## ABOUT THIS TASK
Below are some records. Return exactly the lines from the one containing "ring mcp: (222, 176)" through the one containing "ring pip: (222, 467)", both included, and only those.

Limb landmark coordinates:
---

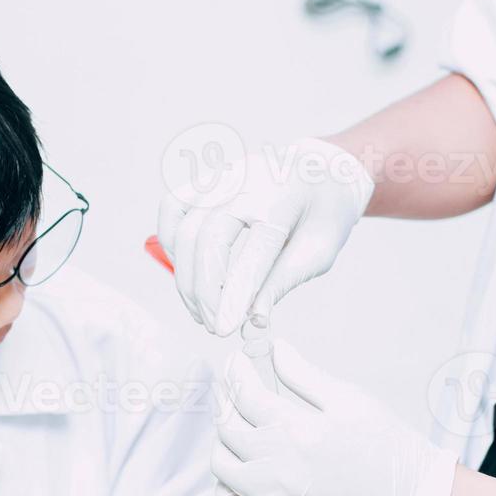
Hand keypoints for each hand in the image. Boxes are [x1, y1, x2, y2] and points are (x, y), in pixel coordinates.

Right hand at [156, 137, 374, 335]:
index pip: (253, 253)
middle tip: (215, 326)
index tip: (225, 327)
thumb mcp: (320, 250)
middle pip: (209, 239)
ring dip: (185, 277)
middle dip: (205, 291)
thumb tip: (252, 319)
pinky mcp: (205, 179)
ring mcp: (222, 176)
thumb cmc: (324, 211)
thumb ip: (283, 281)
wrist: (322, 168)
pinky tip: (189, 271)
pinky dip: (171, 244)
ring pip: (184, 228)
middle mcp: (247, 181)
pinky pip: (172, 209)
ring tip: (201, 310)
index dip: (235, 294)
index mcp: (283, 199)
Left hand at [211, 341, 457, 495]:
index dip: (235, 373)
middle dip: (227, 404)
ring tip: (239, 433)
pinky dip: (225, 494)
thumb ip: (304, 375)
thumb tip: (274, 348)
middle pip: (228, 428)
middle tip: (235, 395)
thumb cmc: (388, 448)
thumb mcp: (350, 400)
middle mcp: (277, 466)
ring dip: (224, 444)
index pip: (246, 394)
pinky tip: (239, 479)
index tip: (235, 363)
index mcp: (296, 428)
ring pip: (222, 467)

---

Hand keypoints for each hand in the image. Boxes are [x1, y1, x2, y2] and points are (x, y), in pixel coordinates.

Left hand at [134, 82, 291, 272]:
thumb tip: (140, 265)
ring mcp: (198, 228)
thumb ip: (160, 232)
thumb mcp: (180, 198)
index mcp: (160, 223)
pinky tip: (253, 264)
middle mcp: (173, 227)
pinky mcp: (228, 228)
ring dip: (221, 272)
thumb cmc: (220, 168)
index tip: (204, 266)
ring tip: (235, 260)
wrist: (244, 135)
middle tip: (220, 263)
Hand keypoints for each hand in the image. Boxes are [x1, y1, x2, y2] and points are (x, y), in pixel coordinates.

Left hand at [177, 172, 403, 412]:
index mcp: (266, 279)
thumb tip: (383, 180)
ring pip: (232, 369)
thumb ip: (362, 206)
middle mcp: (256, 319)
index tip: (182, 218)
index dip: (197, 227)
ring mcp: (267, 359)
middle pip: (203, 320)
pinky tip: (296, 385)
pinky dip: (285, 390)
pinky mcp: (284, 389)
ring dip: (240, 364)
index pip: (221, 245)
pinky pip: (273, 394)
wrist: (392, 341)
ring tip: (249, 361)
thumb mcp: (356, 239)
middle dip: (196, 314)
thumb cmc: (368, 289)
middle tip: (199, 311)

---

## RESPONSE FOR THIS EXERCISE
ring mcp: (222, 176)
thumb cmc: (324, 211)
thumb ip: (283, 281)
wrist: (322, 168)
pinky tip: (189, 271)
pinky dip: (171, 244)
ring pip: (184, 228)
middle mcp: (247, 181)
pinky pip: (172, 209)
ring tip: (201, 310)
index dip: (235, 294)
index mcp: (283, 199)
Left hand at [211, 341, 457, 495]:
index dip: (235, 373)
middle dip: (227, 404)
ring tip: (239, 433)
pinky dip: (225, 494)
thumb ip: (304, 375)
thumb tip: (274, 348)
middle pip: (228, 428)
middle tip: (235, 395)
thumb cmc: (388, 448)
thumb mcp: (350, 400)
middle mcp: (277, 466)
ring dip: (224, 444)
index pip: (246, 394)
pinky tip: (239, 479)
index tip: (235, 363)
index mcp: (296, 428)
ring pip: (222, 467)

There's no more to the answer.